The building is a reinforced concrete structure built on concrete piles.  Perimeter and internal columns carry deep beams which support the case concrete waffle slab floors.  At each floor level there are continuous glazed areas, and the continuous concrete surfaces between the glazed areas are clad with grey-green Italian ceramic mosaic tiles.  The Crown Courts are built of rustic Staffordshire blue bricks and the Council Chamber is faced with natural Portland stone.  The Council Chamber is fan-shaped in plan and supported on four tapering reinforced concrete legs which contain the service ducts.

John added: “All the office floors were designed to be and remain adaptable. Each of the administrative floors is 12.2m (40 ft.) wide and some 76.9 (250ft) long. All of the area of each floor is adaptable between full ‘open-plan’ and partition divided office spaces of near-limitless variation to size and shape. Why? Because, at the time of the Shirehall’s conception in the early 1960’s Whitehall was extending more functions and responsibilities to local authorities.

“And now, that in-built flexibility of the internal spaces could easily provide safe, physically distanced working places that could accommodate the newly developing balance between solitary home working and collective, office based, team working for Shropshire Council’s staff members. It’s easy enough to appreciate that contented staff members are more productive and their interests should be calmly and seriously invited and considered while the new working balance unfolds. The Royal Institute of British Architects (RIBA) stresses that the ‘embedded carbon’ in existing buildings means that refurbishment for continuing use should take precedence over demolition and new build.  An extensive refurbishment plan was developed less than 2 years ago and latest energy efficient techniques could bring the Shirehall towards future-proof standards.”

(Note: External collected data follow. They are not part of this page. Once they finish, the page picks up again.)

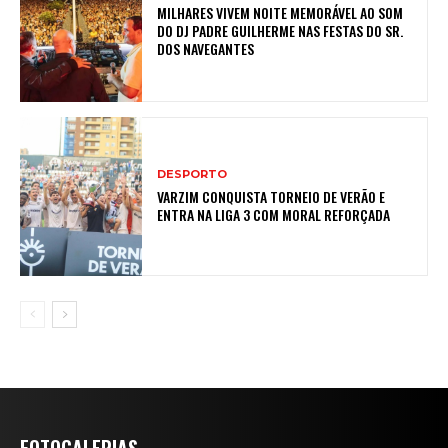
MILHARES VIVEM NOITE MEMORÁVEL AO SOM
DO DJ PADRE GUILHERME NAS FESTAS DO SR.
DOS NAVEGANTES
DESPORTO
VARZIM CONQUISTA TORNEIO DE VERÃO E
ENTRA NA LIGA 3 COM MORAL REFORÇADA
FOTOGALERIAS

Ralph Crowe was Shropshire County Architect from 1958-66.  During this time he set up a furniture design department to produce a new range of furniture for Shropshire’s schools.  Subsequently a number of other counties joined in the project to form the Counties Furniture Group.  Counties contributed to the design costs and could order furniture from a catalogue to be sourced from a group of specified contractors.

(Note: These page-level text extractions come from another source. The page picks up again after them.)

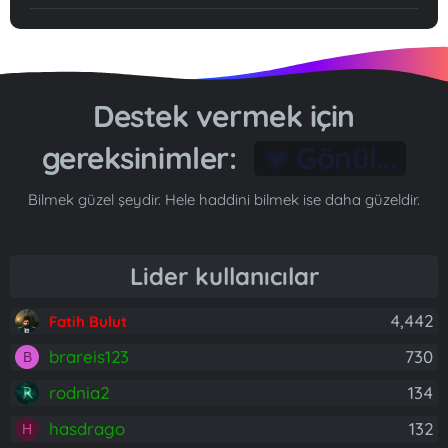
Destek vermek için
gereksinimler:
Gönül...
Bilmek güzel şeydir. Hele haddini bilmek ise daha güzeldir.
Lider kullanıcılar
4,442
Fatih Bulut
brareis123
730
B
rodnia2
134
hasdrago
132
H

Pevsner & Bettley, The Buildings of England: Essex states that Crowe was also responsible for a large number of schools as County Architect at Essex.  Crowe inherited from his predecessor a commitment to the SEAC (South East Architects Consortium) system of modular construction, but was unhappy with its poor environmental performance.  He therefore developed his own system (MCB), which used highly insulated concrete panels with flat roofs, flexible steel and reinforced concrete frame, and regular grid.  Forty-nine schools were built using this system, the first at Elmstead in 1972.

Later in his career, Crowe became Professor of Architecture at the University of Newcastle.

Other buildings by the Shropshire or Essex County Architects under Crowe include: Saffron Walden Library and Arts Centre, a refurbishment of a mid-19th century corn exchange, which is listed Grade II; Restoration of Thaxted Guildhall, listed Grade I.